It can be a challenge dealing with colors in a photo. There may be some that seem washed out, while others seem just about right. Let's look at the following image captured in Petrified Forest National Park.
What I would really like to do is improve the color of the sky. The way it currently sits, the sky is just a little washed out. If I were to take the saturation slider and move it to the right, it is going to increase the saturation of all the colors.
I could use the vibrance slider, but this too will have a bigger impact on the image than I really want. Fortunately, Lightroom provides the HSL panel. HSL stands for hue, saturation, and luminance. This panel affects the color channels as follows:
Hue - affects the tint of the color
Saturation - affects the richness of the color
Luminance - affects the brightness of the color
Most of the time, when adjusting a color, we want to work with both the saturation and the luminance sliders. There is one challenge. It is rare that the color we want to adjust in the image matches one of the sliders. Fortunately, Lightroom gives us a tool to help. If we look at the upper left corner of the HSL panel, there is what appears to be a tiny bullseye.

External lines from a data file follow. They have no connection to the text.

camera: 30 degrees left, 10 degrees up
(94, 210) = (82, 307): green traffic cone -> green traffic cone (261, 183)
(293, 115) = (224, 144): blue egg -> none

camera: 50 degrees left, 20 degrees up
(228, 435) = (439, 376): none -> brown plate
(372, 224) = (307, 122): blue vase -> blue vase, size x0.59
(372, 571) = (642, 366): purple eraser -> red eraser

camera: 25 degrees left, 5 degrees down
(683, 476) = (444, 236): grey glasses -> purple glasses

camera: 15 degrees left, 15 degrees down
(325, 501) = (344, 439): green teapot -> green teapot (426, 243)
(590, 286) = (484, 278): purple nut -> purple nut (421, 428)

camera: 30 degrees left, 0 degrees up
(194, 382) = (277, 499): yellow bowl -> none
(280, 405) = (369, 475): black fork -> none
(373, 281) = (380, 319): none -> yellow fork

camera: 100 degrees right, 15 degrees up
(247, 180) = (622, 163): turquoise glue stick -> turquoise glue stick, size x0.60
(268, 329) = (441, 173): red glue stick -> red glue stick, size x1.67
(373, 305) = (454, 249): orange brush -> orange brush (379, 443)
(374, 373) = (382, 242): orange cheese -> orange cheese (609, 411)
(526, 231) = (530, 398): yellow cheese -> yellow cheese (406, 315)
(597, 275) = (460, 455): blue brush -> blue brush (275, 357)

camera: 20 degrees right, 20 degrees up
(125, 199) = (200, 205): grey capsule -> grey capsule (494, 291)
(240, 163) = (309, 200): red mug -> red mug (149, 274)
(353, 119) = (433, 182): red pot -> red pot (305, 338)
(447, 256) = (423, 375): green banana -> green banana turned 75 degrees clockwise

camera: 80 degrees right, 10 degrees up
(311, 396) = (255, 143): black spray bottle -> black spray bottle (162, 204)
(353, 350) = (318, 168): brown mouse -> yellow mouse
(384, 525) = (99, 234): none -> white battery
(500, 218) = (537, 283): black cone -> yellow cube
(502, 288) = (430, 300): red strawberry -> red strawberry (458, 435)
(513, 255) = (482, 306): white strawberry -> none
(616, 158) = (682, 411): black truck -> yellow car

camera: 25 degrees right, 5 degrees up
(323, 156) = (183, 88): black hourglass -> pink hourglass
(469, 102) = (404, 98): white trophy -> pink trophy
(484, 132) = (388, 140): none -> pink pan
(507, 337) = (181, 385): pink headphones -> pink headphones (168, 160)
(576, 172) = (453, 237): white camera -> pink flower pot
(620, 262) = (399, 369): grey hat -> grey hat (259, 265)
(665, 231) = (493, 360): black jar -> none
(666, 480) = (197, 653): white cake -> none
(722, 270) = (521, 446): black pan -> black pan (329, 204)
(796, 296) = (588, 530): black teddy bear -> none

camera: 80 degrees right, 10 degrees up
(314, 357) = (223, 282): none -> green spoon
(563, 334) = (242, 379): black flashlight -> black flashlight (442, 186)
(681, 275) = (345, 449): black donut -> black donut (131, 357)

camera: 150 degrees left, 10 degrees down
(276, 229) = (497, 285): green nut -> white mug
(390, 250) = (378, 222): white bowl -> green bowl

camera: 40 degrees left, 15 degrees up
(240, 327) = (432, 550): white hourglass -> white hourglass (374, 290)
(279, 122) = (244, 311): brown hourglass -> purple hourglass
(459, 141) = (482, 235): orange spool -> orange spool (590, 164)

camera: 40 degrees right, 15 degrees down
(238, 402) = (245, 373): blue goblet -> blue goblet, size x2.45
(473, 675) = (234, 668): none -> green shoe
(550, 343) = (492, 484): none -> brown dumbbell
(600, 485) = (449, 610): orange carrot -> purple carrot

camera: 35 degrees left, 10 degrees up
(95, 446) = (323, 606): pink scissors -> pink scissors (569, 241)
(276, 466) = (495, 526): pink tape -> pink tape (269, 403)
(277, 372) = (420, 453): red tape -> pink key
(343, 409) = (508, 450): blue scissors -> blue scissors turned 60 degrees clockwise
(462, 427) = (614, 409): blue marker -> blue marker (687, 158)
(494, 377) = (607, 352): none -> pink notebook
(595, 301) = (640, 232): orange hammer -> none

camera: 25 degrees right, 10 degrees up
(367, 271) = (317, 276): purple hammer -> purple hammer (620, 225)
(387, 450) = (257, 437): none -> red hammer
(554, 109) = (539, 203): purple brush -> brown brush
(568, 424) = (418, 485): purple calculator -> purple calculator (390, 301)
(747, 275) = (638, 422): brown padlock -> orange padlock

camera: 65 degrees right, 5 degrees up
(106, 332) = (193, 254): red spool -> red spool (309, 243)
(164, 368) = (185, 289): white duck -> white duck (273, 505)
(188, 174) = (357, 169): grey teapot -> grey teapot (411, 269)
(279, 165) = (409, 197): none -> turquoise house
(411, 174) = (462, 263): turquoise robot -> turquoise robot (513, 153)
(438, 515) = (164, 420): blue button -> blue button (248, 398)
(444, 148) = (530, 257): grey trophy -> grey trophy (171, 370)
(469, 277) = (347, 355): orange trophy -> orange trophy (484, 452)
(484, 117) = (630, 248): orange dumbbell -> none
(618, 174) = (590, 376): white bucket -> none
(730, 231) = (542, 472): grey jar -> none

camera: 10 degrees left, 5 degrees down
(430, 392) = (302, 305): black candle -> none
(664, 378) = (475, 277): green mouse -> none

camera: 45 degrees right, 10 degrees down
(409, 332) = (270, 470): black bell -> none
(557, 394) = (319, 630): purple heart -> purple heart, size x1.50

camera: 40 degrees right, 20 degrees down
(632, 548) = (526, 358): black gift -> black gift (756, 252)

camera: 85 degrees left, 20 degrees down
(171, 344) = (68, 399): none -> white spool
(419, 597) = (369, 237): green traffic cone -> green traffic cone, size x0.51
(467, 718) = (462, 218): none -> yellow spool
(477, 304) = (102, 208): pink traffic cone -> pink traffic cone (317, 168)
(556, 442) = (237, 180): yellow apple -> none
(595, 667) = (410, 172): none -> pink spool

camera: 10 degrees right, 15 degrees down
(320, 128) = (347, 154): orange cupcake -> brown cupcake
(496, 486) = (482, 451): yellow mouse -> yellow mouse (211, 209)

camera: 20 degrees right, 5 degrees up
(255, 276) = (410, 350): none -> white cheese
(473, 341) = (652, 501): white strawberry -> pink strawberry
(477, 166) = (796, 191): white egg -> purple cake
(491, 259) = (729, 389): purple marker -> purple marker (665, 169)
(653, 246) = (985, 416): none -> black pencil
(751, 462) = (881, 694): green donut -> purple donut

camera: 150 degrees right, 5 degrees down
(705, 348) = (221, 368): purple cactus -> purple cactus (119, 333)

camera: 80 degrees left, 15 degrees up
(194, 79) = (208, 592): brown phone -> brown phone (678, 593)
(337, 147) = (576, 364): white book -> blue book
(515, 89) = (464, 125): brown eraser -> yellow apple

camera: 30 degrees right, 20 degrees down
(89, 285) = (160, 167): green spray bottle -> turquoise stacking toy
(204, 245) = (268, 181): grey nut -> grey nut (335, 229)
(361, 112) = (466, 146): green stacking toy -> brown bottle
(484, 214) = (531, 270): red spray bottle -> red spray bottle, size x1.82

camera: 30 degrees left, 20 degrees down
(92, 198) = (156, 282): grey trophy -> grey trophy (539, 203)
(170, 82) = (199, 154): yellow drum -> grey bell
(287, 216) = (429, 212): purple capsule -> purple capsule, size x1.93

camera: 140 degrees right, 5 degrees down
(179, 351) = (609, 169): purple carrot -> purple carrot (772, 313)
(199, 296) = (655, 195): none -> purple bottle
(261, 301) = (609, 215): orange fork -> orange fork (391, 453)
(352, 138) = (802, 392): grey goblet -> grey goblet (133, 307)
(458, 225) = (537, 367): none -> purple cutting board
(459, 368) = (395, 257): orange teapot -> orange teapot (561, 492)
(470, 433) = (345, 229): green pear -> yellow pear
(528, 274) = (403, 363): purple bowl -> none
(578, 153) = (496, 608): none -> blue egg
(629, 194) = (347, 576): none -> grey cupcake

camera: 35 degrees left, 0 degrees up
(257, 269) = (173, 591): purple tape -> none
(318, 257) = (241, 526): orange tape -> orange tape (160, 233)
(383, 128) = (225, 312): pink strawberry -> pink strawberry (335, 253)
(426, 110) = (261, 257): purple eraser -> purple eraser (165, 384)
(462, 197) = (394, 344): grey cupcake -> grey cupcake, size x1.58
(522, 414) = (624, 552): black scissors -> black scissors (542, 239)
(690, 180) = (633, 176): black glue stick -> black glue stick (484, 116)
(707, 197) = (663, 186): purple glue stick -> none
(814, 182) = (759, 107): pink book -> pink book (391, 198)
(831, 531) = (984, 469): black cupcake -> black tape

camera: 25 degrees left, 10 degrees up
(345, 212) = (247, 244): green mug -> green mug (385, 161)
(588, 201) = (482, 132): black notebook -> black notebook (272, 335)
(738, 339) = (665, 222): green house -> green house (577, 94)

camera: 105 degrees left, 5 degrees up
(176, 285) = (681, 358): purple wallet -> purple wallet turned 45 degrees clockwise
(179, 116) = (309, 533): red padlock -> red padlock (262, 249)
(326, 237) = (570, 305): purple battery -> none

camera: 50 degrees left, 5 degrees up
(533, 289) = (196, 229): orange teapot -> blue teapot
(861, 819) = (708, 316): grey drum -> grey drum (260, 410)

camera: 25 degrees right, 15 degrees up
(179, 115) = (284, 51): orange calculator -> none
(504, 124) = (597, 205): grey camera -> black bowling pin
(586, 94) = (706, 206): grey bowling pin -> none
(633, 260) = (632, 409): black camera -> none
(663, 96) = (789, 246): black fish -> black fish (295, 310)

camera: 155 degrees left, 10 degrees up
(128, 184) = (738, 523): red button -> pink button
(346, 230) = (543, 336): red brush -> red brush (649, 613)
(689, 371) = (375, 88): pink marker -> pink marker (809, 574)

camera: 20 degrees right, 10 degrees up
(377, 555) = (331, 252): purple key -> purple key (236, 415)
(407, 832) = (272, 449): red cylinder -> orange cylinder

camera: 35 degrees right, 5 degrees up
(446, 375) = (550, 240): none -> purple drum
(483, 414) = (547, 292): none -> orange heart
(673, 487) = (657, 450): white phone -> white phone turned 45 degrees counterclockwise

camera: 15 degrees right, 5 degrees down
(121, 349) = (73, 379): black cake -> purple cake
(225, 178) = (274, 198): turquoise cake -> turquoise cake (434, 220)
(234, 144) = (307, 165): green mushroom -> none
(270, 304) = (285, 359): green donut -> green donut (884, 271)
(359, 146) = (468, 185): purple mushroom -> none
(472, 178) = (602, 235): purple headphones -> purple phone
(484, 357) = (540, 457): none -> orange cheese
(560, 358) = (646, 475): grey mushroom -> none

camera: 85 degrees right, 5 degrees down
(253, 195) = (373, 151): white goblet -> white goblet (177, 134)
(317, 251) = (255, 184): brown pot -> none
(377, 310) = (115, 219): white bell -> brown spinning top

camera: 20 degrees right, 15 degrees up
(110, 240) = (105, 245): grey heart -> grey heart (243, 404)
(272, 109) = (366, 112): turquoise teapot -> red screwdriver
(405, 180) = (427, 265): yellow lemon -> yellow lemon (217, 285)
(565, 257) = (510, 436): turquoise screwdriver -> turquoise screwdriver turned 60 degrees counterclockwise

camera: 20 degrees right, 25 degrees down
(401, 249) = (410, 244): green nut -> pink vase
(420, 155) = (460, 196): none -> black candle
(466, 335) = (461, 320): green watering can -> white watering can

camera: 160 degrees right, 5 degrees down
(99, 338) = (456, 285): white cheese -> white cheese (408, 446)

By selecting this tool, Lightroom allows us to select a color in the image and use the up and down arrow keys on our keyboard to adjust the HSL values for the color. What we notice when doing this is that several of the sliders will move at different rates. This is because, Lightroom sampled the color and determined the mix of colors that make up the color that we selected. The following video provides a demonstration of how this works:
After a few final edits in Lightroom, here is the final image:
If you are interested in learning more about Lightroom, please join me at one of my Lightroom classes. They can be found in the Workshop section of the Frozen Hiker Photography Website (https://www.frozenhiker.com/classes).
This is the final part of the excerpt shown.